The idea of digital sovereignty is simple enough. It means that parties – whether users, businesses, or governments – should have sovereignty over their own digital data. However, provisioning the right level of access to the right people or parties while guaranteeing data security and privacy and maintaining functioning solutions on top of that data can be challenging. 

As Tom Keane said, “When critical workloads move to the cloud, minutes and seconds of downtime are unacceptable. And since the cloud is running critical infrastructure, the cloud becomes critical infrastructure. However, you have to balance how you can continue to innovate while also protecting the things that run on top of that.” To illustrate this point, consider a cloud solution that powers the financial institutions that store client money, the supply chains that deliver goods and resources, the healthcare companies that provide patients with treatment, and the communication systems that people use to talk to connect with others. “There is an immense responsibility on that cloud to behave and operate as critical infrastructure while still innovating, which is an incredibly tight and difficult balance to hit.”

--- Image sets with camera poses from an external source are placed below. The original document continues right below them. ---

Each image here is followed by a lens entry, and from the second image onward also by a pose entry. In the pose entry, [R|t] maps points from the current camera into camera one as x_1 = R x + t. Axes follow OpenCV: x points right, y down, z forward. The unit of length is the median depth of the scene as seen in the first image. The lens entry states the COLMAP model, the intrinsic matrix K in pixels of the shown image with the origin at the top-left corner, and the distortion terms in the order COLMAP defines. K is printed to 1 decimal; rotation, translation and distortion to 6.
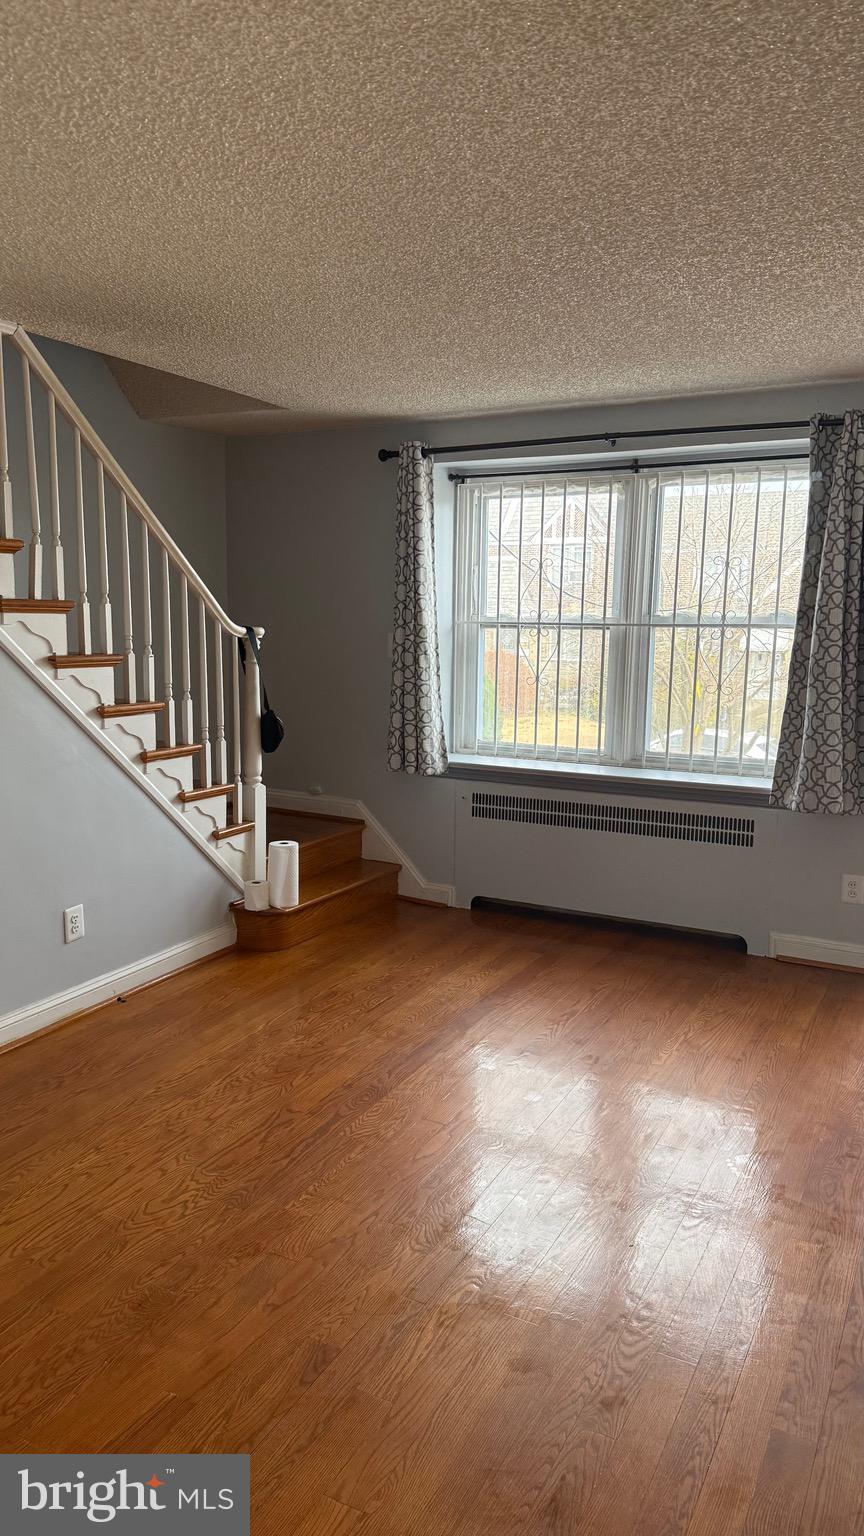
lens RADIAL K [[1063.3, 0, 432.0], [0, 1063.3, 768.0], [0, 0, 1]] dist [0.171154, -0.318379]
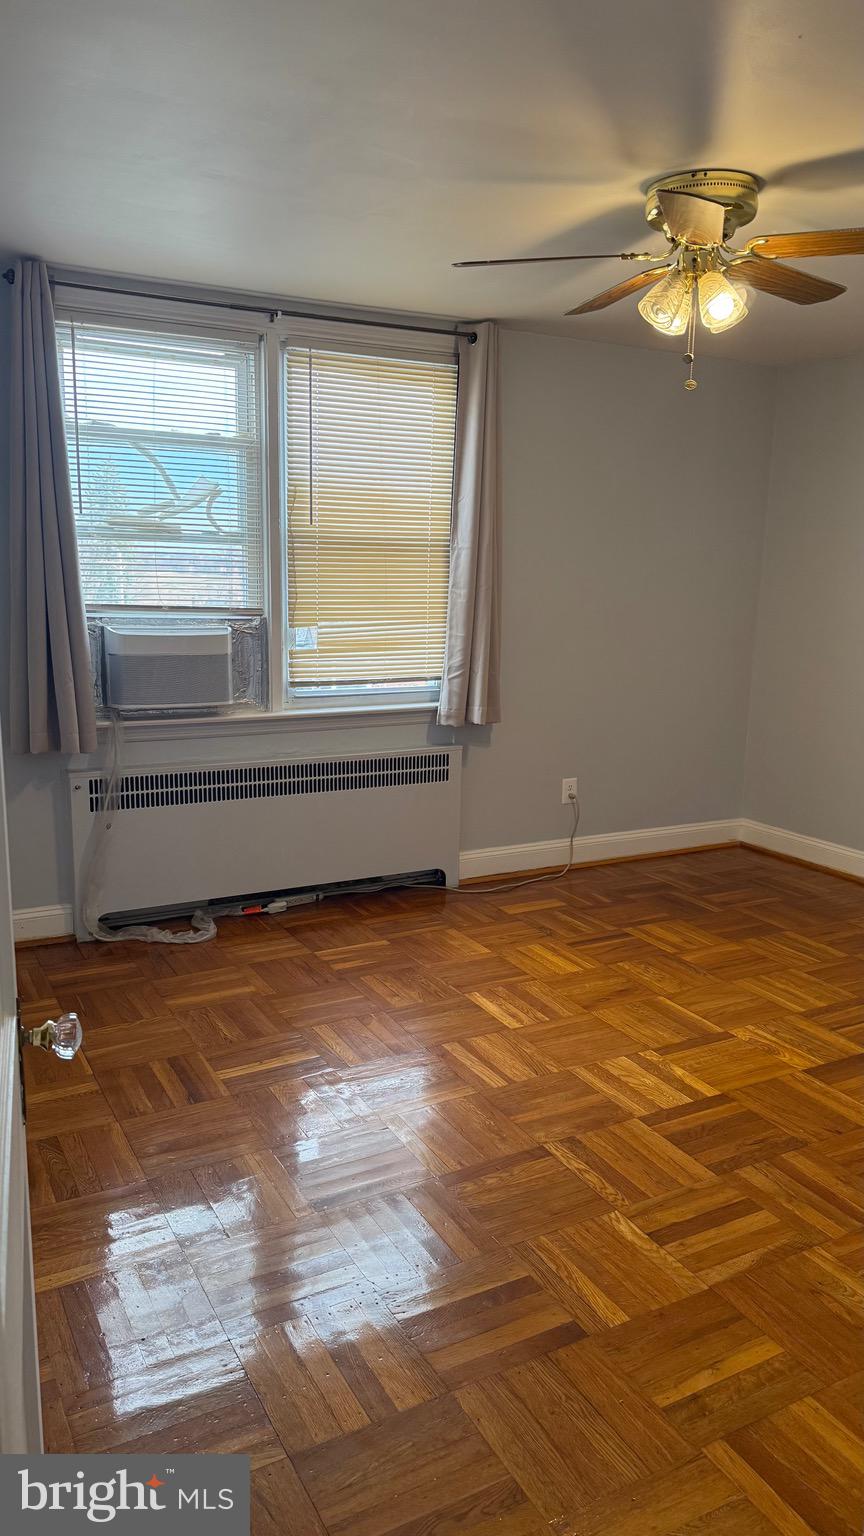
lens RADIAL K [[1063.3, 0, 432.0], [0, 1063.3, 768.0], [0, 0, 1]] dist [0.171154, -0.318379]
pose [[0.560524, -0.144620, 0.815413, -0.524902], [0.111948, 0.988828, 0.098422, -0.038738], [-0.820537, 0.036115, 0.570452, 0.432255]]
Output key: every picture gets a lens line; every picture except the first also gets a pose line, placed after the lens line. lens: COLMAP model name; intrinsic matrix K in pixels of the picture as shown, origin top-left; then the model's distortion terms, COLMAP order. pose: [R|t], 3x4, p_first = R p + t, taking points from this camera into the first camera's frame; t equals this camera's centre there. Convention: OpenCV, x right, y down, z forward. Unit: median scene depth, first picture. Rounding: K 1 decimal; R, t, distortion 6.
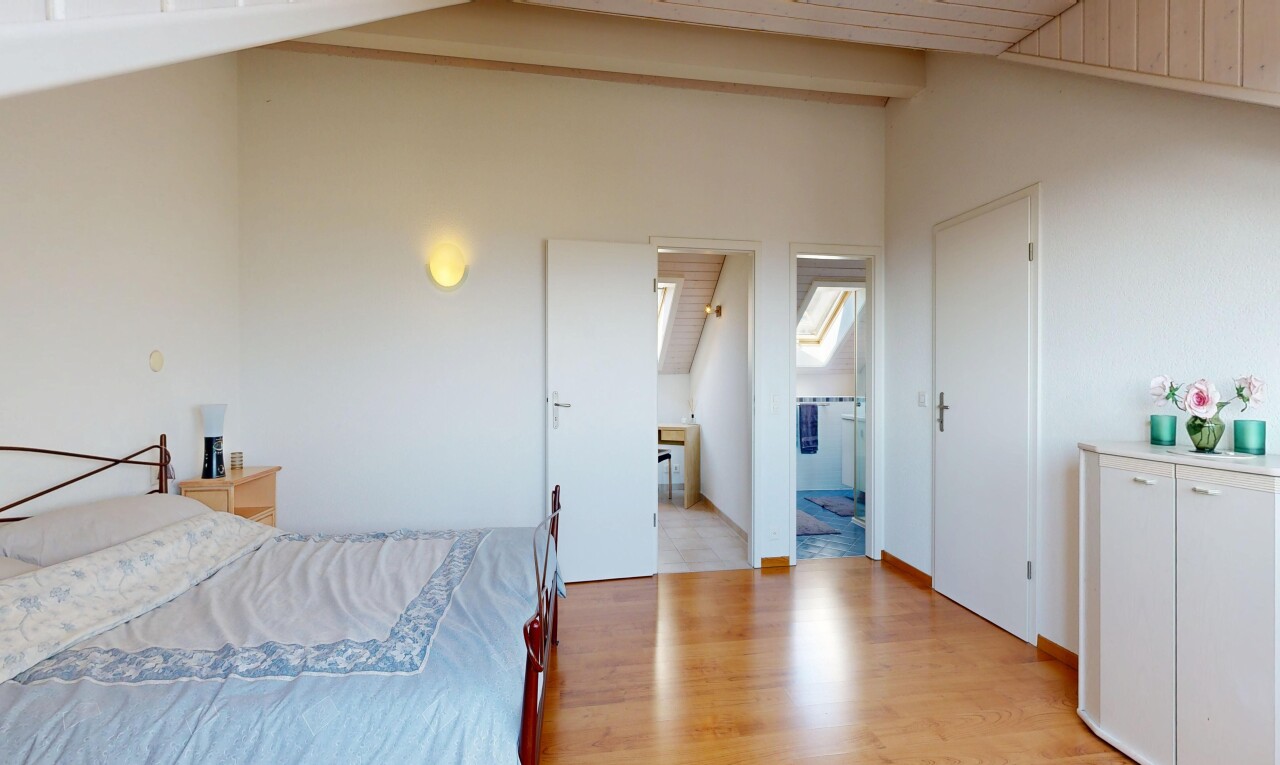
lens RADIAL K [[497.2, 0, 646.0], [0, 497.2, 382.5], [0, 0, 1]] dist [-0.001212, -0.000023]
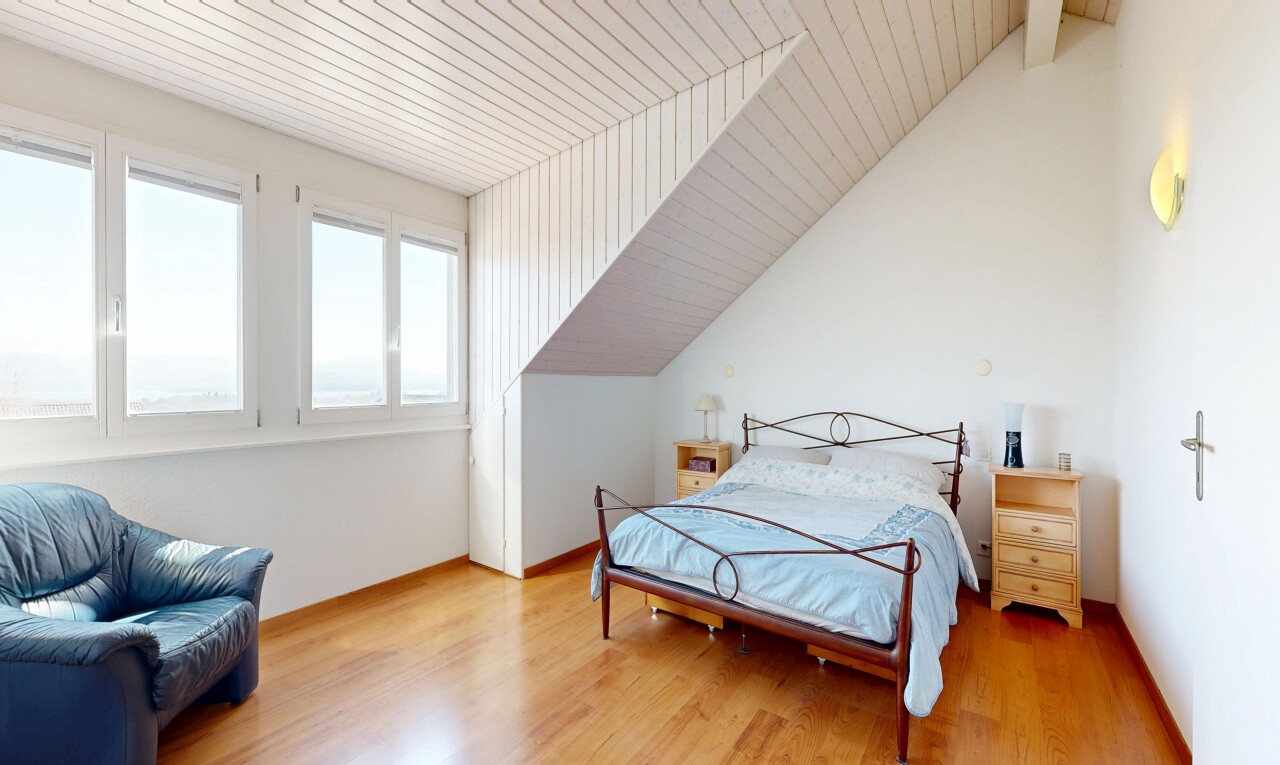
lens RADIAL K [[497.2, 0, 635.4], [0, 497.2, 383.7], [0, 0, 1]] dist [-0.001212, -0.000023]
pose [[-0.711223, 0.000758, -0.702966, 0.412442], [-0.000493, 0.999999, 0.001578, -0.001497], [0.702966, 0.001469, -0.711222, 0.887898]]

Starting with China and with every country thereafter, wherever Microsoft and the Azure team operated, Tom was responsible for building that very infrastructure. He was also responsible for launching Microsoft and Azure’s cloud offerings and providing solutions for users and industries of every conceivable type. “These were very customer-focused activities,” Tom Keane says. “We had to provide a cloud that met a variety of local regulatory, law, and compliance needs. Our cloud was to be used by, for example, large banks, governments, and healthcare organizations, all of whom work with important workloads, and for many of them, their data needed to be stored inside their country’s borders.”

New data privacy regulations and legislation in other parts of the world, such as the GDPR in Europe and HIPAA in the United States, underscore the importance of developing safe, secure, performant, and reliable cloud offerings. According to Tom Keane, these are central components of Azure’s infrastructure since Azure has been built with long-term performance across global markets in mind.

Azure’s success brought the platform’s high-performance capabilities to millions of businesses and end-users who often did not have a real understanding of how the services they were using worked but still expected them to function seamlessly. Under Tom Keane’s leadership, the growth and importance of Azure to clients all around the world are also two of the reasons that we see cloud computing as ubiquitous as it is today.

Final Thoughts

It took years, but Tom Keane’s early successes with Office 365 and then with the Azure rollout in China helped springboard Microsoft’s expansion and growth of hyper-scale Azure-based cloud offerings in another 30 countries. Today, the platform provides high availability data residency services to 85% or more of the world’s GDP. “[Azure] represented a major body of work for us, and it was a major investment from the company,” Tom Keane said. “Today, seeing how successful it has become, it is something I am very proud of.”

Despite Tom Keane’s departure from Microsoft, the Azure case study can serve as a blueprint for others who want to bring about meaningful change around the world while positively impacting millions of users with exceptional products, solutions, and offerings that just work – kind of like water out of the tap.